**What is required**
With the pictures left out, copy the records below exactly from the first line down to the line holding "775 410 10.55", and include that line.

(Dataset entries)
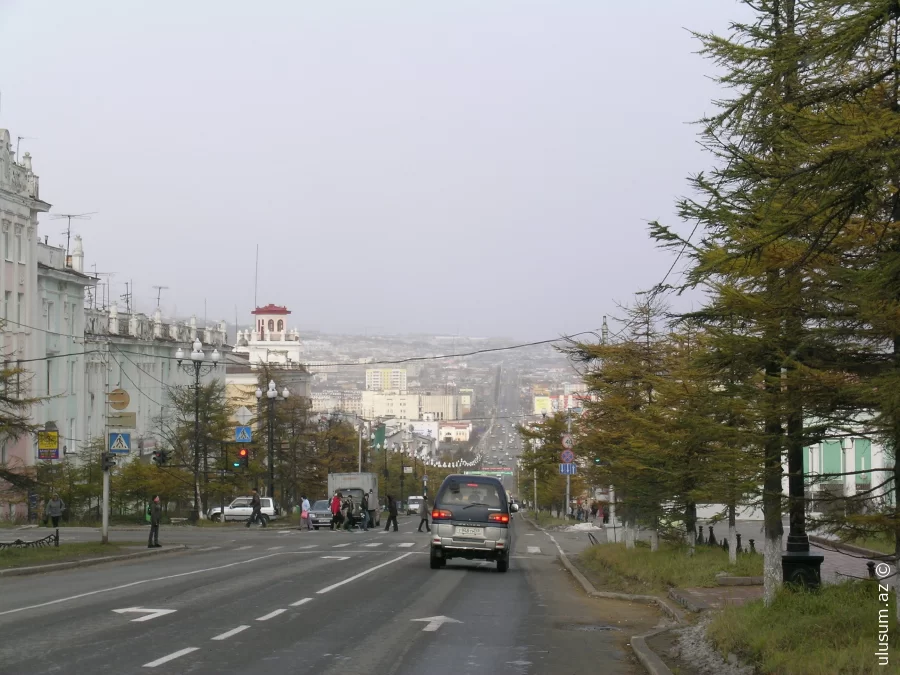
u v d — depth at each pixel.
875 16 7.41
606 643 14.80
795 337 10.35
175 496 66.56
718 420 12.27
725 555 25.22
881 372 9.35
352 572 25.61
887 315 9.05
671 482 19.12
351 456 94.31
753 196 10.02
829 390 9.84
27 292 62.22
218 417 65.75
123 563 29.69
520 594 21.53
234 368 119.19
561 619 17.47
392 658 12.48
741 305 10.56
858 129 7.61
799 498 10.82
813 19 8.14
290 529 58.06
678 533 28.50
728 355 10.84
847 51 7.85
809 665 9.86
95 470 58.62
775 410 10.55
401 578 24.09
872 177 7.74
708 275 10.34
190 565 28.42
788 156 9.14
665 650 13.84
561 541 48.53
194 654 12.27
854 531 9.98
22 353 60.88
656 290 18.00
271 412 66.00
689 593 19.59
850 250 10.12
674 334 19.05
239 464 60.44
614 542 33.16
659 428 19.61
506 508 27.36
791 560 14.93
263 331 164.62
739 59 9.12
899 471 9.72
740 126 9.12
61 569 27.00
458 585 22.81
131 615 16.05
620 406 26.42
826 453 36.47
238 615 16.25
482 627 15.88
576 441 31.59
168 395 83.00
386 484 106.25
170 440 68.88
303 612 16.88
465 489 27.53
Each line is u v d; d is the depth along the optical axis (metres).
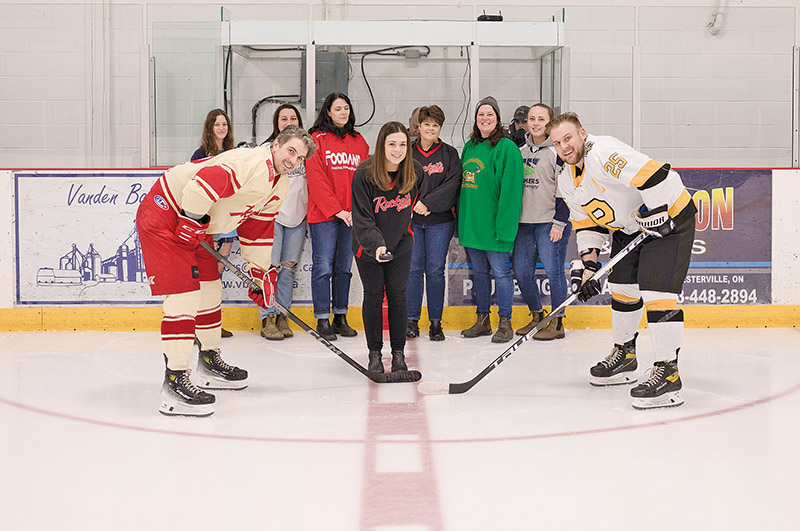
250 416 3.30
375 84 5.84
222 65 5.76
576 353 4.81
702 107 5.91
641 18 5.83
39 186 5.70
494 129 5.22
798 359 4.61
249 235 3.67
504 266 5.25
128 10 6.66
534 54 5.83
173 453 2.75
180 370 3.34
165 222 3.32
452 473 2.51
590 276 3.82
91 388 3.86
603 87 5.88
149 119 5.79
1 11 5.75
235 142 5.83
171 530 2.04
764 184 5.85
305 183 5.41
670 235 3.48
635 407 3.42
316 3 7.32
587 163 3.56
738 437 2.94
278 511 2.17
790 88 5.91
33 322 5.73
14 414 3.33
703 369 4.32
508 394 3.71
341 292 5.48
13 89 5.79
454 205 5.51
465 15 6.06
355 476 2.48
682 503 2.23
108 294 5.73
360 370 3.87
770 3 7.24
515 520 2.11
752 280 5.87
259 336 5.51
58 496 2.30
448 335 5.55
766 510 2.17
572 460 2.65
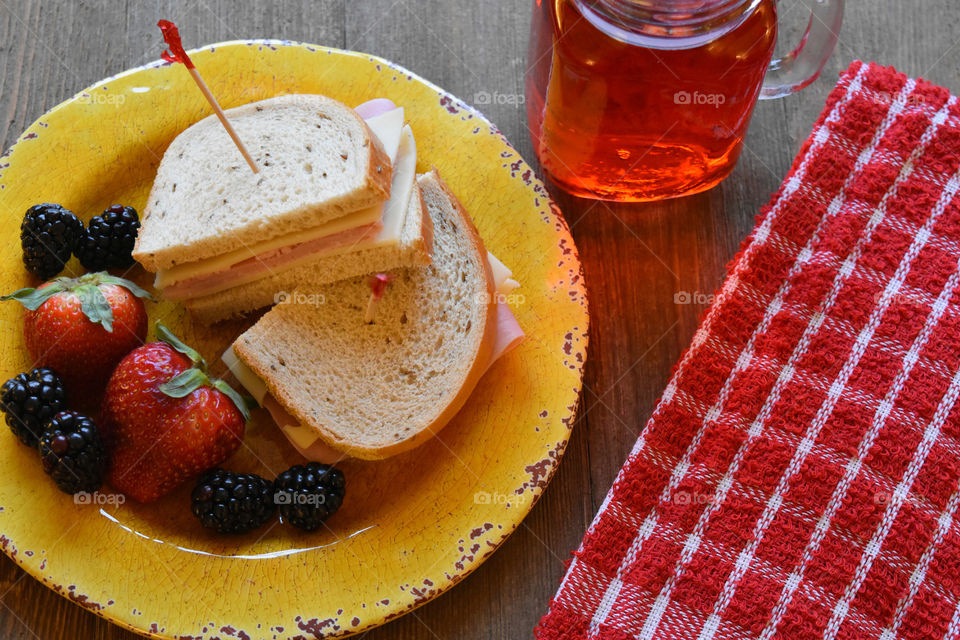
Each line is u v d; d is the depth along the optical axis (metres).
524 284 0.79
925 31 0.85
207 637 0.72
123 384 0.73
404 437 0.75
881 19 0.85
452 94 0.85
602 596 0.74
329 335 0.78
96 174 0.80
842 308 0.77
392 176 0.79
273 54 0.82
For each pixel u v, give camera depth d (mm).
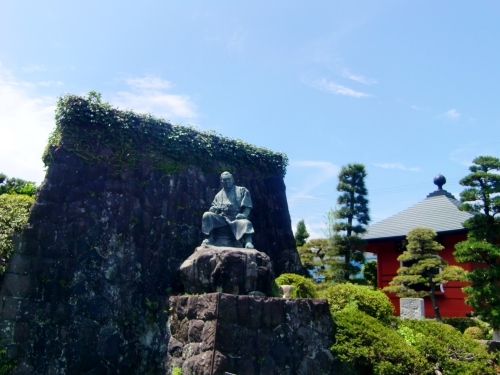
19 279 8828
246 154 13492
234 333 7777
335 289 10602
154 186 11195
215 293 7914
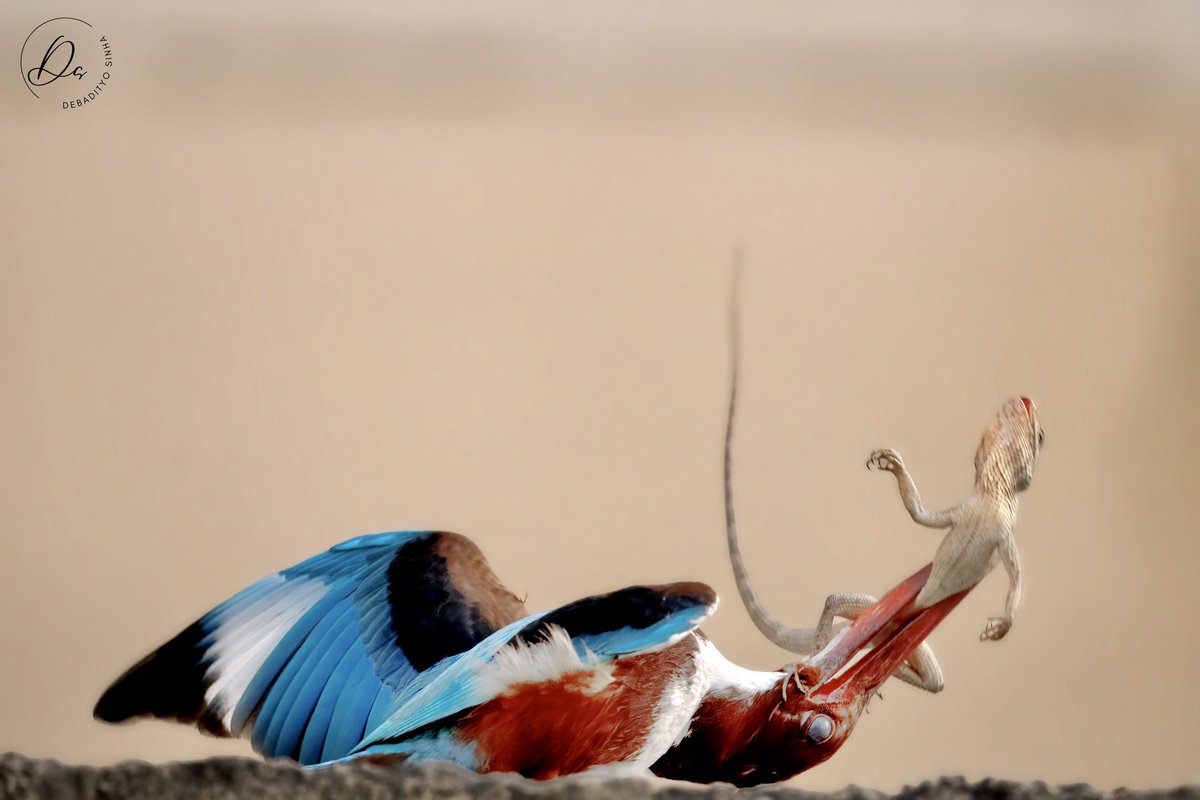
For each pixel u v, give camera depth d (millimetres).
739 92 13547
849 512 12062
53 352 12391
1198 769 10414
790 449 12430
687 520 12047
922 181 13383
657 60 13508
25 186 12883
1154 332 13000
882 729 10281
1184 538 12328
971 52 13562
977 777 9891
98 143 13008
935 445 12555
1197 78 13531
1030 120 13547
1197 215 13297
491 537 11953
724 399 12633
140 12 13250
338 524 12023
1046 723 10641
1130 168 13430
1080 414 12781
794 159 13367
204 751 9656
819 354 12812
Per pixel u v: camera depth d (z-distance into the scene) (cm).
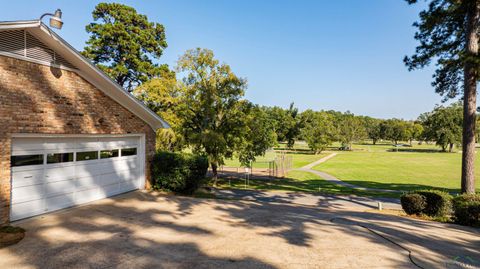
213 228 773
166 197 1193
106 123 1045
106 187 1077
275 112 7300
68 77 895
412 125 10188
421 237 759
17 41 748
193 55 2102
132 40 2894
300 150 7588
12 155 752
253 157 2475
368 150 7638
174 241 657
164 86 2212
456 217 1061
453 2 1196
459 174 3002
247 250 602
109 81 984
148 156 1288
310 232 754
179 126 2095
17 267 508
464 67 1238
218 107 2116
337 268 513
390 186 2252
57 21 786
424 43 1393
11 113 732
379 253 594
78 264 525
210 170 3384
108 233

**Your response**
u v d — depth at each pixel.
875 16 7.41
606 643 14.80
795 337 10.35
175 496 66.56
718 420 12.27
725 555 25.22
881 372 9.35
352 572 25.61
887 315 9.05
671 482 19.12
351 456 94.31
753 196 10.02
829 390 9.84
27 292 62.22
218 417 65.75
123 563 29.69
520 594 21.53
234 368 119.19
561 619 17.47
392 658 12.48
741 305 10.56
858 129 7.61
799 498 10.82
813 19 8.14
290 529 58.06
678 533 28.50
728 355 10.84
847 51 7.85
809 665 9.86
95 470 58.62
775 410 10.55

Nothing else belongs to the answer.